Required work: In full and exactly, reproduce the entries below, but omit the pictures.

Data to examine:
┄┄┄┄┄┄┄┄┄┄┄┄┄┄┄┄┄┄┄┄
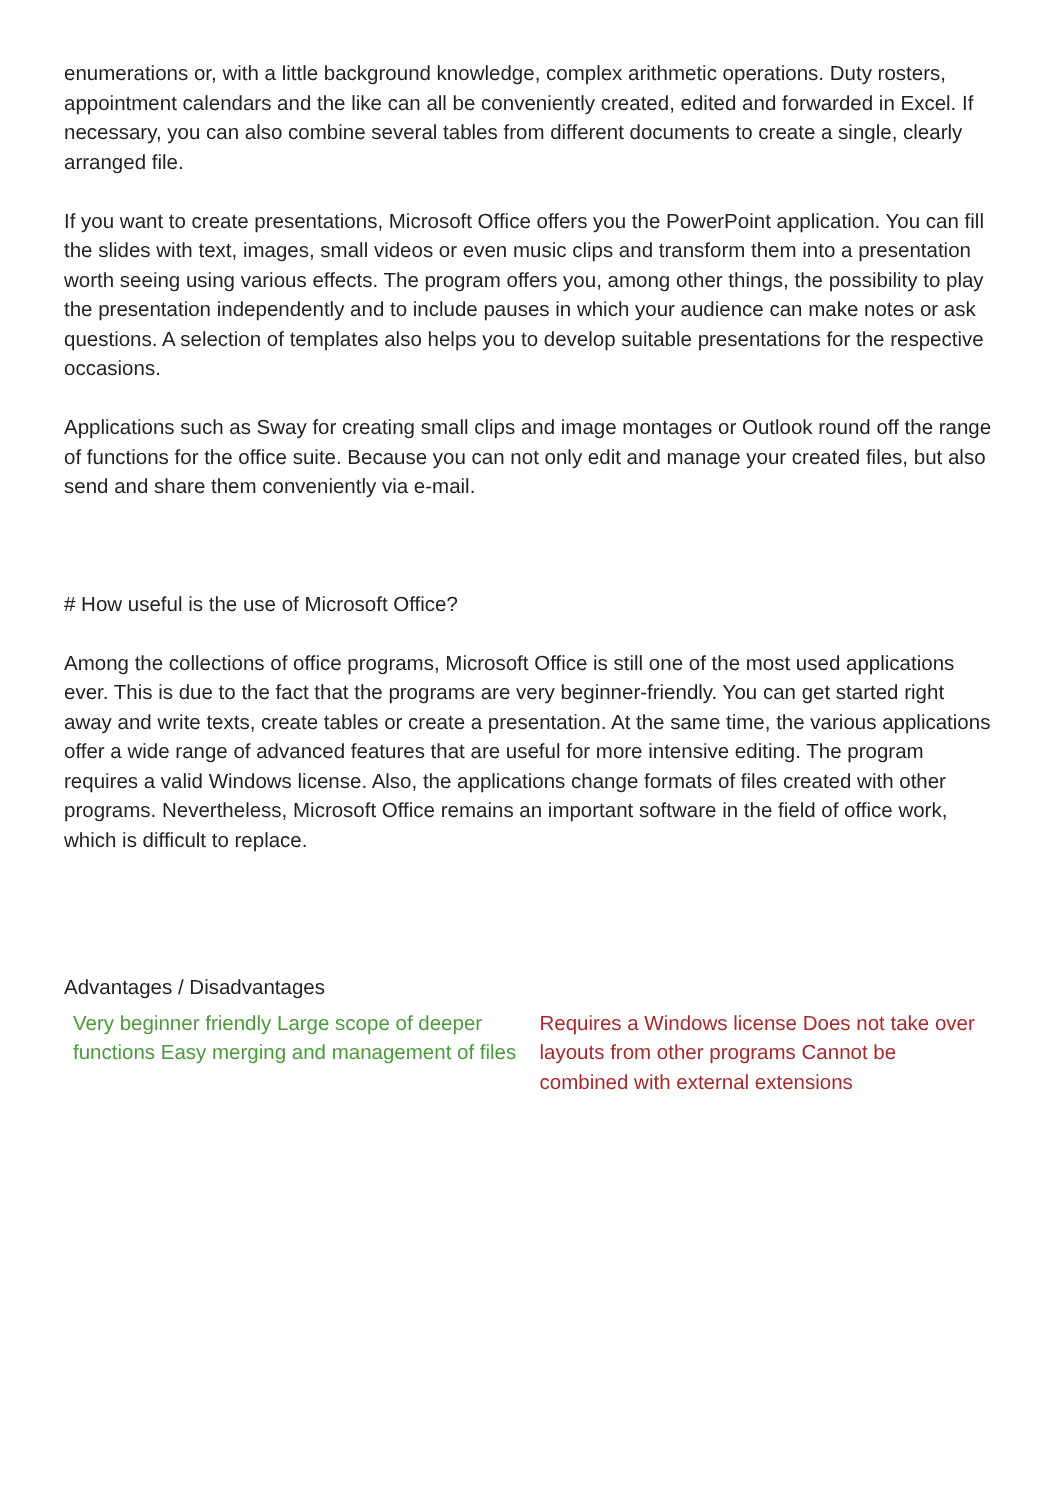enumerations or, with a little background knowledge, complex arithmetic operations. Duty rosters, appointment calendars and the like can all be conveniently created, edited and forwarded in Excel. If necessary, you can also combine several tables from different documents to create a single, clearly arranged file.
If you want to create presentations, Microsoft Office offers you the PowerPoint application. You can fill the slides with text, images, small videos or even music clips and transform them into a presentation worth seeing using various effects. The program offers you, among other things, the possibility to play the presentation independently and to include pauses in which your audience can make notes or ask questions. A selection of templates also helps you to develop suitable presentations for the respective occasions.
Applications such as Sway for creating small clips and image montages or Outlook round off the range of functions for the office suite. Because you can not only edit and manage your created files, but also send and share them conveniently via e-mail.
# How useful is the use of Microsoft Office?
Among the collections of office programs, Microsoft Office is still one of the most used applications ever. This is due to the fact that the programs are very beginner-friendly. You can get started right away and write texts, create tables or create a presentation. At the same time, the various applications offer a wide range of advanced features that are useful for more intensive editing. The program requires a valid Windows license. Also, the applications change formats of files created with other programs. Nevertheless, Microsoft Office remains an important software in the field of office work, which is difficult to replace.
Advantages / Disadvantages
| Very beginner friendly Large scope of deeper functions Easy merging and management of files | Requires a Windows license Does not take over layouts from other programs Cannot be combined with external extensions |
┄┄┄┄┄┄┄┄┄┄┄┄┄┄┄┄┄┄┄┄
Completed exercise:
enumerations or, with a little background knowledge, complex arithmetic operations. Duty rosters, appointment calendars and the like can all be conveniently created, edited and forwarded in Excel. If necessary, you can also combine several tables from different documents to create a single, clearly arranged file.
If you want to create presentations, Microsoft Office offers you the PowerPoint application. You can fill the slides with text, images, small videos or even music clips and transform them into a presentation worth seeing using various effects. The program offers you, among other things, the possibility to play the presentation independently and to include pauses in which your audience can make notes or ask questions. A selection of templates also helps you to develop suitable presentations for the respective occasions.
Applications such as Sway for creating small clips and image montages or Outlook round off the range of functions for the office suite. Because you can not only edit and manage your created files, but also send and share them conveniently via e-mail.
# How useful is the use of Microsoft Office?
Among the collections of office programs, Microsoft Office is still one of the most used applications ever. This is due to the fact that the programs are very beginner-friendly. You can get started right away and write texts, create tables or create a presentation. At the same time, the various applications offer a wide range of advanced features that are useful for more intensive editing. The program requires a valid Windows license. Also, the applications change formats of files created with other programs. Nevertheless, Microsoft Office remains an important software in the field of office work, which is difficult to replace.
Advantages / Disadvantages
| Very beginner friendly Large scope of deeper functions Easy merging and management of files | Requires a Windows license Does not take over layouts from other programs Cannot be combined with external extensions |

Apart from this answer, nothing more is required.